Students will get direct, one-on-one advice from those who have succeeded in business.

“We also have a business incubator program in which business owners, entrepreneurs and investors will teach students how to make business plans and market them,” said McGhee. “They then pick ideas from the students through the Next Generation Readiness Group in a ‘Shark Tank’-like setting. It all adds up to teach them how to start their own business.”

Construction on phase two of the building will begin in January of 2020. This will include new facilities allowing for classes covering HVAC installation and repair, both residential and commercial plumbing and electrical trades, sports medicine, and physical therapy. These additions will not affect classes in the already completed portions.

“A key part of the attitude here is that we not only teach them professional skills, but also soft skills like people skills or how to collaborate as a team,” McGhee added. “Each section was selected not only based on interest, but also on demand in the job market. Cybersecurity is ranked No. 1 in job demand in the state, and computer systems networking is ranked No. 3. Both are opportunities students have the chance to learn here.”
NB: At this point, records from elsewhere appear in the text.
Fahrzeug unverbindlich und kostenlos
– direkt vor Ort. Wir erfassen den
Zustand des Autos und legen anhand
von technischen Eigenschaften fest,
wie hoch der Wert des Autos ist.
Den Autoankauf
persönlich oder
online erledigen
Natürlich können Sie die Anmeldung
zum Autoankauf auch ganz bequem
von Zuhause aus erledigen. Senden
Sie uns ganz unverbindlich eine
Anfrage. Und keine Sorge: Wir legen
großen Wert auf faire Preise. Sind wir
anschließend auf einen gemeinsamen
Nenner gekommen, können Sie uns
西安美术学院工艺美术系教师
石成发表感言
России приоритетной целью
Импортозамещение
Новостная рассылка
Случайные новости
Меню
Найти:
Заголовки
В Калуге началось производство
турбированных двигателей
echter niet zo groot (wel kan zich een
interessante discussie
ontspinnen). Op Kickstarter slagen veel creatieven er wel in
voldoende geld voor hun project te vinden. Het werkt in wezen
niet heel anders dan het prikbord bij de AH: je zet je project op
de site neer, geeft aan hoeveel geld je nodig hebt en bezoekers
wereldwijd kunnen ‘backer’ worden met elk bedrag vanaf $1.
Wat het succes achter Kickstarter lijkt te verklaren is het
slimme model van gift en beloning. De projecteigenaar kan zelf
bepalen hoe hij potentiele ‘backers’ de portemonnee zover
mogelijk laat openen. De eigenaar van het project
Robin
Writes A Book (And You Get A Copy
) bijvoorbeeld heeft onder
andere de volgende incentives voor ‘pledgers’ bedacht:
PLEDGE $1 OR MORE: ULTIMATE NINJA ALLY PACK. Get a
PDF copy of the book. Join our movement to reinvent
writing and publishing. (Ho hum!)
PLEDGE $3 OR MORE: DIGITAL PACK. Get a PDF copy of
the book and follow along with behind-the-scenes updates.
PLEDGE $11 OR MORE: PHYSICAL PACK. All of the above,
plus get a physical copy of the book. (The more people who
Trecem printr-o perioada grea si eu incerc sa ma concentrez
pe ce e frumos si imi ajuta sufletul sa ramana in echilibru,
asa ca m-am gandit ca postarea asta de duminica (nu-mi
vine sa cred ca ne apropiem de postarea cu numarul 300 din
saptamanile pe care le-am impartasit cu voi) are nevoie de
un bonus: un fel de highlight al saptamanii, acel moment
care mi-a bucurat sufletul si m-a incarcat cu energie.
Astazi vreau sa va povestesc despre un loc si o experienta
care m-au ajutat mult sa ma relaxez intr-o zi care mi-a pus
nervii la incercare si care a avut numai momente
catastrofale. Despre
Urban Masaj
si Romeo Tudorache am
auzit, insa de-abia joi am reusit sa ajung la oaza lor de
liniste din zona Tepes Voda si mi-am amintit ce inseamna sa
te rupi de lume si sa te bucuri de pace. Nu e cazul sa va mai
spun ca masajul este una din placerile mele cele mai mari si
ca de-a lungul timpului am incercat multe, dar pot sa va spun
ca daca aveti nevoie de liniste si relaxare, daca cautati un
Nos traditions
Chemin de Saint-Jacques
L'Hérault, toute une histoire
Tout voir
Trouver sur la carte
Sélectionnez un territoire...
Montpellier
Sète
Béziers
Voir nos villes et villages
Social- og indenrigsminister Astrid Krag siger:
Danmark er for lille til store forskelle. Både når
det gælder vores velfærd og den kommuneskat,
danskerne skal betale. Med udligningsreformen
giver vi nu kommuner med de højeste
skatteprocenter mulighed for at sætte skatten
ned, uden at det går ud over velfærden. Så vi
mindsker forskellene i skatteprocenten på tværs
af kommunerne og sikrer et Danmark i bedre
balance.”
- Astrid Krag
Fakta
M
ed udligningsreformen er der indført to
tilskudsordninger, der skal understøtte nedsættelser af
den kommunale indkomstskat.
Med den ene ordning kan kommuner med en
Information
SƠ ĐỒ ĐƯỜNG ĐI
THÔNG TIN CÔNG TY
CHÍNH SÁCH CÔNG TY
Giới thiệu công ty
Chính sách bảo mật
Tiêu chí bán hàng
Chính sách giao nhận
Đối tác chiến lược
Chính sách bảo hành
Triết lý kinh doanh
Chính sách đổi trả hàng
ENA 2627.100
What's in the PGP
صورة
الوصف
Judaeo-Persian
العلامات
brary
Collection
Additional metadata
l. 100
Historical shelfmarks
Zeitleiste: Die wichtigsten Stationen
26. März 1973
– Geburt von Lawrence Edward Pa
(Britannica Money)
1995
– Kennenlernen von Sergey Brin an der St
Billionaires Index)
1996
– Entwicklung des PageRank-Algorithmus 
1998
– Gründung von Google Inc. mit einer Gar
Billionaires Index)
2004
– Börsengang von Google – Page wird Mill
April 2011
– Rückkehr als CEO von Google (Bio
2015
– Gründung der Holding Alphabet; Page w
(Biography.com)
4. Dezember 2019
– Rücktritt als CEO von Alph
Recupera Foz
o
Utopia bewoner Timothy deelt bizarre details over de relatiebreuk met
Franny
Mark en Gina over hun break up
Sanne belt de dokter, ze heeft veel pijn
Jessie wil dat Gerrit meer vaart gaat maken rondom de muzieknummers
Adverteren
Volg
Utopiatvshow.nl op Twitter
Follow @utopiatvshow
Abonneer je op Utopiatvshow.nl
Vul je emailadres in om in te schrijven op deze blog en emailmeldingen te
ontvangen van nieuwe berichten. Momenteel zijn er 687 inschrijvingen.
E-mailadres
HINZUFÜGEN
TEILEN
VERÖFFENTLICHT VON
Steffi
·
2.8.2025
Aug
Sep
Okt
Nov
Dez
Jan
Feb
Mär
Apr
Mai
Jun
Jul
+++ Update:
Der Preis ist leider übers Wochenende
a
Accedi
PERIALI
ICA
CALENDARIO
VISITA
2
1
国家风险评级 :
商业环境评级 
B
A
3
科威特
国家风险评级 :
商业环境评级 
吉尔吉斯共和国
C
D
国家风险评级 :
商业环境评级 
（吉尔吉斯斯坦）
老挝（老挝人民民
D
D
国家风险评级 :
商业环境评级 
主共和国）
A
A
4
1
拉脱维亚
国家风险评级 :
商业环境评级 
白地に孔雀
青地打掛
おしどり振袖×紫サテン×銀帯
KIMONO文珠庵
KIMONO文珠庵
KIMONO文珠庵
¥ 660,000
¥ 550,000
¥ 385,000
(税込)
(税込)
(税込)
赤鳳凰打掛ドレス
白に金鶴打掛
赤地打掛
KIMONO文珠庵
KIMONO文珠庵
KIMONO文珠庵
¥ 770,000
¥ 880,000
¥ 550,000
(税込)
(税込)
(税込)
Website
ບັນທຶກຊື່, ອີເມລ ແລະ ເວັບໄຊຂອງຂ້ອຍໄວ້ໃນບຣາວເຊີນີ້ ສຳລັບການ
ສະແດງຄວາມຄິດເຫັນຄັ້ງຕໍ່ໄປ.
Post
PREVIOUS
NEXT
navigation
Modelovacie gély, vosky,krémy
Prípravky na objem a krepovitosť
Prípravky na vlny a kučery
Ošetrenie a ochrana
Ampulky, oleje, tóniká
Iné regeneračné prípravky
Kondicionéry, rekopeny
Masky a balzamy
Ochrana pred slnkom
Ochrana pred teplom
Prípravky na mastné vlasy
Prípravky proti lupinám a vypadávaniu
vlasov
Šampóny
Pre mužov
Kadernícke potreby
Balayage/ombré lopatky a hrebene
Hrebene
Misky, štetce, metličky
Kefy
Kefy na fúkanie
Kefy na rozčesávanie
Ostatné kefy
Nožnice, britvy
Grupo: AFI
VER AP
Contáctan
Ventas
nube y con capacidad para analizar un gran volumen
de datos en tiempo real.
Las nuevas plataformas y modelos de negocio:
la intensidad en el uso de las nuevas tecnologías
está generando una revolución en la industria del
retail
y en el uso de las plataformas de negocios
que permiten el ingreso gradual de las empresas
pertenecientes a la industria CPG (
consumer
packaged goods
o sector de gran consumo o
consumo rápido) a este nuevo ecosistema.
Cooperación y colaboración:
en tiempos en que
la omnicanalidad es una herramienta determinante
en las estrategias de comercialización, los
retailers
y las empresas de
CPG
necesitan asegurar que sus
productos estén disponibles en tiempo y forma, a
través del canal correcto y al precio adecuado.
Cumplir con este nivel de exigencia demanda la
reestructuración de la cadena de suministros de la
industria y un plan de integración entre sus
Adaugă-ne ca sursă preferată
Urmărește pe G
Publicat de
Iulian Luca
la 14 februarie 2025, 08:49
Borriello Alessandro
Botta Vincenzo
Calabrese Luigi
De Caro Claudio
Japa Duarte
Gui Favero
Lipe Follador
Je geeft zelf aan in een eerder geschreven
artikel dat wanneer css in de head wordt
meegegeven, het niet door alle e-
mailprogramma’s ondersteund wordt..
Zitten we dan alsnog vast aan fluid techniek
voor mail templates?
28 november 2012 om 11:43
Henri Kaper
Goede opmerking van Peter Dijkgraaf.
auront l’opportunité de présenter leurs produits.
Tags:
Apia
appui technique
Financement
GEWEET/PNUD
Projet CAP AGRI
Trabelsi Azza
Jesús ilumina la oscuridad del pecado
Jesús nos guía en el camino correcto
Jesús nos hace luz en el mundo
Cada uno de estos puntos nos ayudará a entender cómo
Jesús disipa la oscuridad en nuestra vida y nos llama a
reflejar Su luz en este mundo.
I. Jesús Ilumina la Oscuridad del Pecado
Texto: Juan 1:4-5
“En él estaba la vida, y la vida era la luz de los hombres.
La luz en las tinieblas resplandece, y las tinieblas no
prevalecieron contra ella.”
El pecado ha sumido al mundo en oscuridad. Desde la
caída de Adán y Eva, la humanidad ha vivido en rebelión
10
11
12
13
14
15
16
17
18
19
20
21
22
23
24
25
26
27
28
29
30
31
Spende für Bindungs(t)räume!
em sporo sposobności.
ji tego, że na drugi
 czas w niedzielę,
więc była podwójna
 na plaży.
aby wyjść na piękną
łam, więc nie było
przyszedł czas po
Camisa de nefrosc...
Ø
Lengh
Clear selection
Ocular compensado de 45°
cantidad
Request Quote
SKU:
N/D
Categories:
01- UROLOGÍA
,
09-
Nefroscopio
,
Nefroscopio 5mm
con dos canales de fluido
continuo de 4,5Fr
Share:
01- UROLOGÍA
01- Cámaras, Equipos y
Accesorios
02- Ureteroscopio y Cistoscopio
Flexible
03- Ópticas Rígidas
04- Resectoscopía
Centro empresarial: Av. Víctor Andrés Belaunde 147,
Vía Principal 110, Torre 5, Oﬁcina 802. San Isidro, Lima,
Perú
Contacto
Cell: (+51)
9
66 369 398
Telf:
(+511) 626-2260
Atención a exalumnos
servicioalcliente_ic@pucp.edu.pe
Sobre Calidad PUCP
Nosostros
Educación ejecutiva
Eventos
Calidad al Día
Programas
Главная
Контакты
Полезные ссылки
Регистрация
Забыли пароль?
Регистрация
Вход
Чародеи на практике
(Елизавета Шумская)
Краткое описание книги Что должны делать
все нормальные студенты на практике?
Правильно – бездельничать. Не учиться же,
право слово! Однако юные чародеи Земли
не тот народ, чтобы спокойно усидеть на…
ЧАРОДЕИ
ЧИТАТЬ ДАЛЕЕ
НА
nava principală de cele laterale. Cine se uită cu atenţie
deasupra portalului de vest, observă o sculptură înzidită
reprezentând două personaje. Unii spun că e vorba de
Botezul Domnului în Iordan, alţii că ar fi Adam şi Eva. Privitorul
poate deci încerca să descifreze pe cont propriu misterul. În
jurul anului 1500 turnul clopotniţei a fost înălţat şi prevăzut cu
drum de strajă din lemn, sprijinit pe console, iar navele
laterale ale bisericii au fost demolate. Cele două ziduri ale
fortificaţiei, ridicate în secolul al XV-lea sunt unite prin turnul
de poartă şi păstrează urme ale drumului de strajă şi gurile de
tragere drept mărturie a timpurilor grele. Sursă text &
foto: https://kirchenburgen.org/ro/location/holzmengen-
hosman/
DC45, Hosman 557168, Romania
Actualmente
The CCI can accommodate between 300 and 350 students per semester. The Harper Woods School District has been in discussions with neighboring school districts about allowing in students from other communities. McGhee estimated that this would result in a split of 80%-90% Harper Woods students and 10%-20% students from other districts. Students who meet the criteria will be selected to take part in the CCI program on a first-come, first-served basis. McGhee did stress that Harper Woods students would be given preference over students from other districts.

A key aspect of this type of career-based education is having students utilize what they learn in one section in other sections.

“The traditional educational model is that when you leave English class, you’re done with English for the day, but you still need to be able to communicate in science. English and writing is half of social studies. There’s math in science and vice-versa,” said McGhee. “Part of our attitude here is ensuring what you learn in one section carries over to other sections.”

McGhee also emphasized collaboration between students.

“One of the biggest things we stressed in the building design phase was an open environment,” McGhee said. “When you work, you collaborate, and what you work on affects those working with you. Businesses like Compuware, Google, United Way and Tech Town all use open environments, and that’s a factor in their success.” 

The district embracing career-based learning is a direct response to the changing job market and changing opportunities — or lack thereof — when students graduate and are trying to plan their futures.

“The switch toward more career-based learning is important,” Gamlin said. “It allows students to see career pathways for themselves as individuals and lets us find out what they want from life. We don’t push them into graphic design if what they’re really passionate about is culinary arts, for example.”

Gamlin said they have gotten stellar feedback from the students who have already taken part in the new CCI classes.

“Passion in education is listening to and learning from students,” said Gamlin. “You need to know they have their own goals in mind. … I’ve had students tell me this is their home away from home. One young woman told me the other day she feels different here. She said she feels she can grow here and express herself.”

Tours of the new building will take place from 9 a.m. to 4 p.m. on Thursday, June 13, and will be led by students who are currently attending the CCI. A reception will take place the following night from 5 to 8 p.m. to formally introduce the CCI to the community.

“We want to prepare students to create the jobs that don’t exist yet,” McGhee said. “We want to give them the knowledge, which they can use to jump off into something they create themselves.”